Problem details
Where an entry holds an image, leave the image out; otherwise reproduce the entry exactly.
Records shown section start
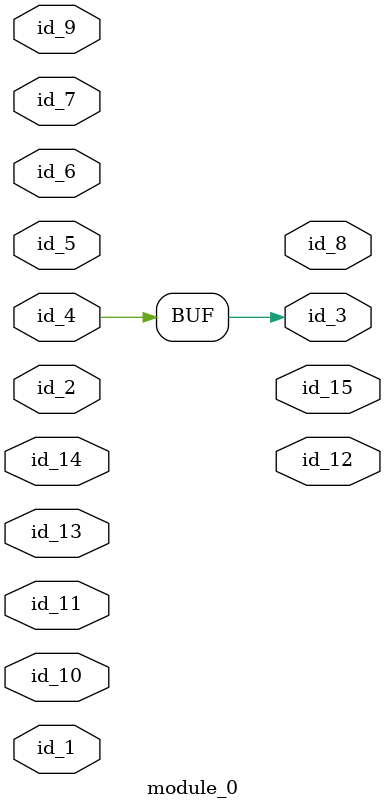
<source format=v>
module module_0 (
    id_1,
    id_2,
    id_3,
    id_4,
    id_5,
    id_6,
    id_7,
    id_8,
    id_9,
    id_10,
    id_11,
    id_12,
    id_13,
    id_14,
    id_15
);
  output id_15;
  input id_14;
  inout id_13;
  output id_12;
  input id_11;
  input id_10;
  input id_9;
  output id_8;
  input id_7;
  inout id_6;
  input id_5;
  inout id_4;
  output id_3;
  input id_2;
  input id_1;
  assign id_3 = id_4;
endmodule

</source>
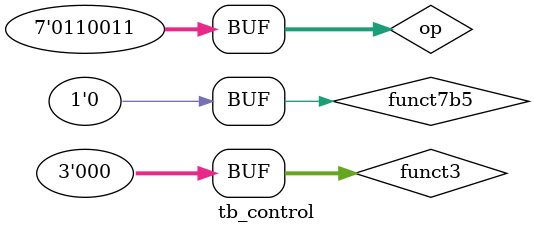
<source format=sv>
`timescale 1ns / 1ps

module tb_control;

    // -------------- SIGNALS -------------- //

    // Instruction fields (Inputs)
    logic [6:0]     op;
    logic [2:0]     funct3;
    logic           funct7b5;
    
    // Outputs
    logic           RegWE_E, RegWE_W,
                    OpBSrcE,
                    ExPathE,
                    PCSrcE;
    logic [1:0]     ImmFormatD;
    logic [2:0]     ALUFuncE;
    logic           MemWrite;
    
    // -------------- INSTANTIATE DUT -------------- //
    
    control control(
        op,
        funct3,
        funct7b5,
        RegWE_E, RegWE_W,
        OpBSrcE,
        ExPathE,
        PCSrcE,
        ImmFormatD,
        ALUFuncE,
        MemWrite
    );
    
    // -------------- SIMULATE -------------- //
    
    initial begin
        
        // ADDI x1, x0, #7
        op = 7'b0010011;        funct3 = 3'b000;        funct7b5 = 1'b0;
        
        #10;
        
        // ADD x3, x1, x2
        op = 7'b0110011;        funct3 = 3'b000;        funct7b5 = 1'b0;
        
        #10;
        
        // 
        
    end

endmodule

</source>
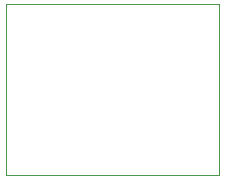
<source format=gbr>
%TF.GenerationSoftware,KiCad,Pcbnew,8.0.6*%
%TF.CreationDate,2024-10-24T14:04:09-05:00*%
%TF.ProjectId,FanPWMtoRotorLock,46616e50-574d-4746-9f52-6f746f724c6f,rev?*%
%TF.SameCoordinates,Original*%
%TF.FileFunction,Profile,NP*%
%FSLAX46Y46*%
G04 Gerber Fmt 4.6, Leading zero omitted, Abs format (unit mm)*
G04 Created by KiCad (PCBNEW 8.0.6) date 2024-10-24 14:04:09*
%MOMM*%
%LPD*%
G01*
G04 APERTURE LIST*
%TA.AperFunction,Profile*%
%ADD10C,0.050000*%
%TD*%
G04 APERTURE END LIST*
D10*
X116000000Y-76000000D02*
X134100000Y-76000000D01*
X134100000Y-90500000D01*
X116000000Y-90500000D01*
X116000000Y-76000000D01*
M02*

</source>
Records shown section end
Reply to the task
<source format=v>
module module_0 (
    id_1,
    id_2,
    id_3,
    id_4,
    id_5,
    id_6,
    id_7,
    id_8,
    id_9,
    id_10,
    id_11,
    id_12,
    id_13,
    id_14,
    id_15
);
  output id_15;
  input id_14;
  inout id_13;
  output id_12;
  input id_11;
  input id_10;
  input id_9;
  output id_8;
  input id_7;
  inout id_6;
  input id_5;
  inout id_4;
  output id_3;
  input id_2;
  input id_1;
  assign id_3 = id_4;
endmodule

</source>
<source format=sv>
`timescale 1ns / 1ps

module tb_control;

    // -------------- SIGNALS -------------- //

    // Instruction fields (Inputs)
    logic [6:0]     op;
    logic [2:0]     funct3;
    logic           funct7b5;
    
    // Outputs
    logic           RegWE_E, RegWE_W,
                    OpBSrcE,
                    ExPathE,
                    PCSrcE;
    logic [1:0]     ImmFormatD;
    logic [2:0]     ALUFuncE;
    logic           MemWrite;
    
    // -------------- INSTANTIATE DUT -------------- //
    
    control control(
        op,
        funct3,
        funct7b5,
        RegWE_E, RegWE_W,
        OpBSrcE,
        ExPathE,
        PCSrcE,
        ImmFormatD,
        ALUFuncE,
        MemWrite
    );
    
    // -------------- SIMULATE -------------- //
    
    initial begin
        
        // ADDI x1, x0, #7
        op = 7'b0010011;        funct3 = 3'b000;        funct7b5 = 1'b0;
        
        #10;
        
        // ADD x3, x1, x2
        op = 7'b0110011;        funct3 = 3'b000;        funct7b5 = 1'b0;
        
        #10;
        
        // 
        
    end

endmodule

</source>
<source format=gbr>
%TF.GenerationSoftware,KiCad,Pcbnew,8.0.6*%
%TF.CreationDate,2024-10-24T14:04:09-05:00*%
%TF.ProjectId,FanPWMtoRotorLock,46616e50-574d-4746-9f52-6f746f724c6f,rev?*%
%TF.SameCoordinates,Original*%
%TF.FileFunction,Profile,NP*%
%FSLAX46Y46*%
G04 Gerber Fmt 4.6, Leading zero omitted, Abs format (unit mm)*
G04 Created by KiCad (PCBNEW 8.0.6) date 2024-10-24 14:04:09*
%MOMM*%
%LPD*%
G01*
G04 APERTURE LIST*
%TA.AperFunction,Profile*%
%ADD10C,0.050000*%
%TD*%
G04 APERTURE END LIST*
D10*
X116000000Y-76000000D02*
X134100000Y-76000000D01*
X134100000Y-90500000D01*
X116000000Y-90500000D01*
X116000000Y-76000000D01*
M02*

</source>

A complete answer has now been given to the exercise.